Pero sobre todo el tatuaje es una resistencia a esas gramáticas sociales de la carne. El tatuado sabe que el dibujo tiene límites: las manos, la cara, las superficies de la sociabilidad laboral no deben marcarse porque esa marca saca al cuerpo del mercado. ¿Y qué deseos podría alguien sostener en relación con un cuerpo que se plantea no como gozoso, sino como el mero soporte de una escritura secreta, de un lenguaje imposible de ser articulado sin pensar en Dios o en el Demonio? Ni laboral ni sexual, ni masculino ni femenino, el cuerpo tatuado es el límite de la clasificación.
Y sin embargo, como todo, el tatuaje también puede ser moda, distinción, la marca pública de un cierto riesgo controlado. Ese expansivo dragón que, en una playa, destella desde un biceps tenso y trabajado.
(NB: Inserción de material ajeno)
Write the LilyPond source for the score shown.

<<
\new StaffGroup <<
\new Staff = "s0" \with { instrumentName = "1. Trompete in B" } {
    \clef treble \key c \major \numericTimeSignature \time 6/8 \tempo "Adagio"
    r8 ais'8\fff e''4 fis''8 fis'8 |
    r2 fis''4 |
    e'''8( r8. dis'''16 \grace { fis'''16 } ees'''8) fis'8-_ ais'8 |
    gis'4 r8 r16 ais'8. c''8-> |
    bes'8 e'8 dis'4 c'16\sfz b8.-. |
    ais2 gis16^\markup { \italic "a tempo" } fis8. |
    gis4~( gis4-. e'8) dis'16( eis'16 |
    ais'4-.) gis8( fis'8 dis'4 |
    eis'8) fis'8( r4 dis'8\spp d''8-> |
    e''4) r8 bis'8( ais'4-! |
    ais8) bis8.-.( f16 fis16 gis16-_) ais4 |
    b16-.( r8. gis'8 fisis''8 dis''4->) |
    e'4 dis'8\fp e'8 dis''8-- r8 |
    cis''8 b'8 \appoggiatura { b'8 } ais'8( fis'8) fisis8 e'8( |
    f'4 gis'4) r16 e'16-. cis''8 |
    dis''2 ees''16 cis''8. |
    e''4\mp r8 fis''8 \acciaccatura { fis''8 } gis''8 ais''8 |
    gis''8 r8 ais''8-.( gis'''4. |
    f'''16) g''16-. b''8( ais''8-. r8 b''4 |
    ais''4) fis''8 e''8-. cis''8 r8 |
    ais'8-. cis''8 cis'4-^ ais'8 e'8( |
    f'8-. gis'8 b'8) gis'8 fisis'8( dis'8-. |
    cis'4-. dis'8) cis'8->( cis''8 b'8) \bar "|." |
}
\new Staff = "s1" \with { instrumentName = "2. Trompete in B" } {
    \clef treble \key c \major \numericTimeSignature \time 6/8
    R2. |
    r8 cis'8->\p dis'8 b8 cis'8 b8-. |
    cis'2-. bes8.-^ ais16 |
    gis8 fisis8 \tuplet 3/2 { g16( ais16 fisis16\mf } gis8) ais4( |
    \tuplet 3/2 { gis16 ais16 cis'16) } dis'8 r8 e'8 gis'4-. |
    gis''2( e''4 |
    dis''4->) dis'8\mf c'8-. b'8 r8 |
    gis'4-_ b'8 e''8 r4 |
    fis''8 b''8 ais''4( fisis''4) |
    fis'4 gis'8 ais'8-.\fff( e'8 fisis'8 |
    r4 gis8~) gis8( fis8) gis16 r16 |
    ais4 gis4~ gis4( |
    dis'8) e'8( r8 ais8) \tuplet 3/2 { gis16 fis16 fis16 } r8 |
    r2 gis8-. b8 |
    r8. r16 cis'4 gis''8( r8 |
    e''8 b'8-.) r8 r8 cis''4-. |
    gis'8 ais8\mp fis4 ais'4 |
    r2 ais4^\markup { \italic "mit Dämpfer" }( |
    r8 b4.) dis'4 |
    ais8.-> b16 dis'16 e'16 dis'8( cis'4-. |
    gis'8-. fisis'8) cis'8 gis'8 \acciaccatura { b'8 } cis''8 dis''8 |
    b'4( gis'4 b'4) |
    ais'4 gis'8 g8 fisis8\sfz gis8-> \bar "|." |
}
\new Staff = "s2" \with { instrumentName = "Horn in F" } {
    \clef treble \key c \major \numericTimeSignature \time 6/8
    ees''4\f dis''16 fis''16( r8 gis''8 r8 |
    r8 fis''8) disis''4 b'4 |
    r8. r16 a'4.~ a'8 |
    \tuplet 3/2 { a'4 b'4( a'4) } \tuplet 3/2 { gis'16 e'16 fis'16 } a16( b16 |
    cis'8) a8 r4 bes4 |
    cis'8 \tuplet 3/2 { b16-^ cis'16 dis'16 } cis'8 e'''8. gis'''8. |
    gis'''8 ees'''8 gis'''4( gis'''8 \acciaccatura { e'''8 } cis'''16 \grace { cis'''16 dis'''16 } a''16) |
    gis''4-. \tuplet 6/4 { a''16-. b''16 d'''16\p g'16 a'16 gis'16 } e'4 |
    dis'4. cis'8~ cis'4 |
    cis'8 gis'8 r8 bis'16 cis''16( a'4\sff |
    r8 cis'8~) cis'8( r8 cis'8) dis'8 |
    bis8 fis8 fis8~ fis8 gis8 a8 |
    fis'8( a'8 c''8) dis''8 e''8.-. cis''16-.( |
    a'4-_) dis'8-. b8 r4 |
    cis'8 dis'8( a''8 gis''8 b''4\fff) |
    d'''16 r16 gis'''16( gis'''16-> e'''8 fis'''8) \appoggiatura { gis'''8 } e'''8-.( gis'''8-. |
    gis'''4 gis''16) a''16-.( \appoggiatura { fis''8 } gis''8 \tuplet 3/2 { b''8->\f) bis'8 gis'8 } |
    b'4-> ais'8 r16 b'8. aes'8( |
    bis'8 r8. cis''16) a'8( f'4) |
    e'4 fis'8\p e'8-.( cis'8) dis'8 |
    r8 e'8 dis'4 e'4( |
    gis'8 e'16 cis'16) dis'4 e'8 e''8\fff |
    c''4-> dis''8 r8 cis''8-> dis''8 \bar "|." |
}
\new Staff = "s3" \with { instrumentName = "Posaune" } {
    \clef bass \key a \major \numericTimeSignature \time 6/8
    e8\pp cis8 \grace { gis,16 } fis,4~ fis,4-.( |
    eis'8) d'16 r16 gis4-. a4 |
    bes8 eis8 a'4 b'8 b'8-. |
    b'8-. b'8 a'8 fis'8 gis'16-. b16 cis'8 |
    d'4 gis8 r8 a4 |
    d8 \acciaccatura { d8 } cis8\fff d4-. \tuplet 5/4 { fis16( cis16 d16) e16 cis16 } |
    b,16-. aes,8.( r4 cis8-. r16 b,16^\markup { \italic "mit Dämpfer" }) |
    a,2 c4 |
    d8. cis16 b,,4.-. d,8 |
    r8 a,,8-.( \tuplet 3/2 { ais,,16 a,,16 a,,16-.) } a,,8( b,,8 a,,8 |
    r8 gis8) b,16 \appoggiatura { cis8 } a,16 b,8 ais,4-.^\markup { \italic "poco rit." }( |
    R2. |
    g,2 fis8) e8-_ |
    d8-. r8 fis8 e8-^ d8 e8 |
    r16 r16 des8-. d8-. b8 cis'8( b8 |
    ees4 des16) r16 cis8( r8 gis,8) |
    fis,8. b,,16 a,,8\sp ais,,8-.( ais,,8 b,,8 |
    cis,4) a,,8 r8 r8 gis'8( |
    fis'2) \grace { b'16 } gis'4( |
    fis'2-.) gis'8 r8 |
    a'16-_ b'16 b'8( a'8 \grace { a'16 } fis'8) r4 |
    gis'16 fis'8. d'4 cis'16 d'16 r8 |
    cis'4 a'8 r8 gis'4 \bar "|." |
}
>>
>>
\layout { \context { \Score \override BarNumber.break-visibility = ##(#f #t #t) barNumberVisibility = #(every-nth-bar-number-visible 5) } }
Esa araña minúscula que se desliza dentro de una bikini y cuyo rastro hay que imaginar por todo el cuerpo. Sí, esas pieles permanecen sujetas al trabajo, y también al deseo, y también a la lógica de los signos de la moda. No hay disidencia allí, no hay goce, no hay secretos. Lo único que queda es la distancia irónica y es la distancia lo que vuelve al tatuaje un objeto interesante. En el cuerpo argentino, recuerda a la tortura y la picana. En los cuerpos de los otros, hasta puede ser objeto de codicia: querer comprar la piel tatuada, guardarla, verla como a un cuadro (Escrito en el cuerpo).
Pero el verdadero sentido del tatuaje no es estético, ni económico, ni sexual, porque en definitiva el verdadero tatuado sustrae a la circulación social su piel marcada para siempre: es él y es él doblemente porque es el único que sabe, aún cuando no vea lo que su piel muestra.
Kafka (que odiaba toda marca corporal) inventó una máquina para tatuar, estatal y condenatoria. "En la colonia penitenciaria" cuenta el funcionamiento de ese aparato que graba sobre el cuerpo del condenado la sentencia que él no conoce y que comprende sólo en el momento en que va a morir. El tatuaje es otra cosa: no hay Estado ni hay condenado en la interioridad de la práctica del tatuaje. Es el tatuado, él, consigo mismo. Y es sólo él y para él que se decide el destino de esa piel, como un límite entre dos que no se conocen. Es el tatuado el único que sabe (el dolor y el sentido que ha puesto sobre sí). Y es el tatuaje, como un balbuceo, lo único que queda.
Nosotros, lo dicen ellos, somos extranjeros.